La. bucks construction worker trend

Ken Naquin, chief executive officer for the Louisiana Associated General Contractors, said while there’s still a need for pipefitters, millwrights and welders, the demand for construction workers has dropped lately in South Louisiana.

That’s because work has either finished or wound down at two $1 billion hospitals in New Orleans: the University Medical Center, which opened in August, and the VA hospital set to open in 2016.

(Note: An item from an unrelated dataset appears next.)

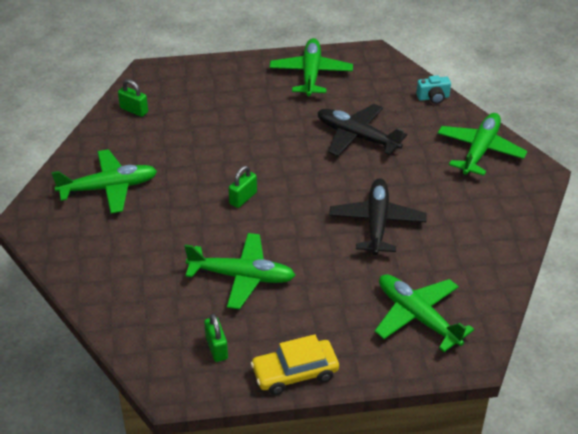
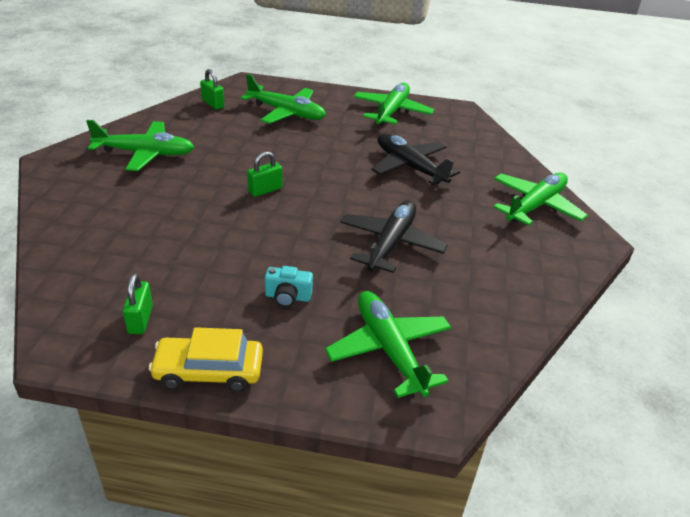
camera: 15 degrees right, 5 degrees down
(242, 276) = (217, 257): green plane -> green plane (286, 112)
(433, 97) = (504, 153): turquoise camera -> turquoise camera (288, 297)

“Those hospitals were built across the street from each other, and at their peak they had 3,000 to 4,000 workers,” Naquin said. The amount of highway work going on statewide also has dropped from where it was five years ago, when miles of Interstate 10 and Interstate 12 were being widened.

Last week, the AGC said the number of construction jobs in New Orleans dropped by 2,700, or 9 percent, during a 12-month period ending on July 31. Only Fort Worth, Texas, lost more construction jobs during that period.

But while the demand for construction workers is going down in parts of South Louisiana, the industry is rebounding nationally. Eighty-nine percent of the companies surveyed by the AGC said they plan to hire additional or replacement hourly craft workers, while 73 percent said they will hire more salaried workers.

At the same time demand is going up, the aging workforce means construction companies have to hire more people to make up for retiring workers.

Naquin notes the average age of a construction worker falls between 55 and 58. That means over the next five to seven years, there will be a “tremendous exodus” of skilled workers from the labor force.

“Bringing more young people into the industry is a top priority,” he said.

That could be a problem. Half of the people who responded to the AGC survey said the local pipeline for training skilled craft workers is “poor” or “below average.”

Connie Fabré, executive director of the Greater Baton Rouge Industry Alliance, an association of plants in the capital region, said local plant expansions and new construction have kept industrial contractors at full employment. That’s made people rely more on new construction workers, who were still trying to get qualifications.

The outlook for construction employment is expected to remain strong. Seventy-eight percent of the AGC survey respondents said it will either continue to remain difficult or get harder to find skilled craft workers in the next year.

That’s why Naquin said it’s important for contractors, unions, trade associations, businesses, public agencies and private companies work together to train construction workers.

“This is a national problem, and we need people with a national point of view to decide how we are going to attract this younger generation to work in the industry,” he said.